WORK INSTRUCTIONS = Update the listing below by changing every "common name" to "everyday name", leaving everything else the same.

DATA SHOWN =
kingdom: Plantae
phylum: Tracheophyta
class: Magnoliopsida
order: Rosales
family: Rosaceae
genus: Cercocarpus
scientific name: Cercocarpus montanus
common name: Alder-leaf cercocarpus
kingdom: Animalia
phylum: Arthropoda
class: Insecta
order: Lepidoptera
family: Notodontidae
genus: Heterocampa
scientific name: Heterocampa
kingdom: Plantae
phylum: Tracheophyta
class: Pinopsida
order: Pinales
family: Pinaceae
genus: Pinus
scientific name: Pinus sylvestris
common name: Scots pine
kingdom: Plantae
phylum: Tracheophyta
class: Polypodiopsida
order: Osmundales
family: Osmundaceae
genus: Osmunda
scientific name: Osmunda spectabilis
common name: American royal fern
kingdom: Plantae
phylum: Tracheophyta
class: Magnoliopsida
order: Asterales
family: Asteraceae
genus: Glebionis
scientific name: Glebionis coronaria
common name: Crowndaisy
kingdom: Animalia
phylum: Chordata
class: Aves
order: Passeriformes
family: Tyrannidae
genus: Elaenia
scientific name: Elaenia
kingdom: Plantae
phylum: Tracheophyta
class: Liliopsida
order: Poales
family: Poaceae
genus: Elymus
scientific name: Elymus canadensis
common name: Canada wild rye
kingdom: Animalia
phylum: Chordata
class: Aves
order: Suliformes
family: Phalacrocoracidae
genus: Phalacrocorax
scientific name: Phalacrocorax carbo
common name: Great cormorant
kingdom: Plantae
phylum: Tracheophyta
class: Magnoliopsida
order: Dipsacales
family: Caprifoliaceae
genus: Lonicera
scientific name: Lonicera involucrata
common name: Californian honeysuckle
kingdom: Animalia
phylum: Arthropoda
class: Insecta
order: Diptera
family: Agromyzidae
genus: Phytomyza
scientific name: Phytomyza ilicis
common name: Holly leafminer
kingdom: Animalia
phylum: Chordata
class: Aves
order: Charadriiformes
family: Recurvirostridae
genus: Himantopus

EXERCISE SOLUTION =
kingdom: Plantae
phylum: Tracheophyta
class: Magnoliopsida
order: Rosales
family: Rosaceae
genus: Cercocarpus
scientific name: Cercocarpus montanus
everyday name: Alder-leaf cercocarpus
kingdom: Animalia
phylum: Arthropoda
class: Insecta
order: Lepidoptera
family: Notodontidae
genus: Heterocampa
scientific name: Heterocampa
kingdom: Plantae
phylum: Tracheophyta
class: Pinopsida
order: Pinales
family: Pinaceae
genus: Pinus
scientific name: Pinus sylvestris
everyday name: Scots pine
kingdom: Plantae
phylum: Tracheophyta
class: Polypodiopsida
order: Osmundales
family: Osmundaceae
genus: Osmunda
scientific name: Osmunda spectabilis
everyday name: American royal fern
kingdom: Plantae
phylum: Tracheophyta
class: Magnoliopsida
order: Asterales
family: Asteraceae
genus: Glebionis
scientific name: Glebionis coronaria
everyday name: Crowndaisy
kingdom: Animalia
phylum: Chordata
class: Aves
order: Passeriformes
family: Tyrannidae
genus: Elaenia
scientific name: Elaenia
kingdom: Plantae
phylum: Tracheophyta
class: Liliopsida
order: Poales
family: Poaceae
genus: Elymus
scientific name: Elymus canadensis
everyday name: Canada wild rye
kingdom: Animalia
phylum: Chordata
class: Aves
order: Suliformes
family: Phalacrocoracidae
genus: Phalacrocorax
scientific name: Phalacrocorax carbo
everyday name: Great cormorant
kingdom: Plantae
phylum: Tracheophyta
class: Magnoliopsida
order: Dipsacales
family: Caprifoliaceae
genus: Lonicera
scientific name: Lonicera involucrata
everyday name: Californian honeysuckle
kingdom: Animalia
phylum: Arthropoda
class: Insecta
order: Diptera
family: Agromyzidae
genus: Phytomyza
scientific name: Phytomyza ilicis
everyday name: Holly leafminer
kingdom: Animalia
phylum: Chordata
class: Aves
order: Charadriiformes
family: Recurvirostridae
genus: Himantopus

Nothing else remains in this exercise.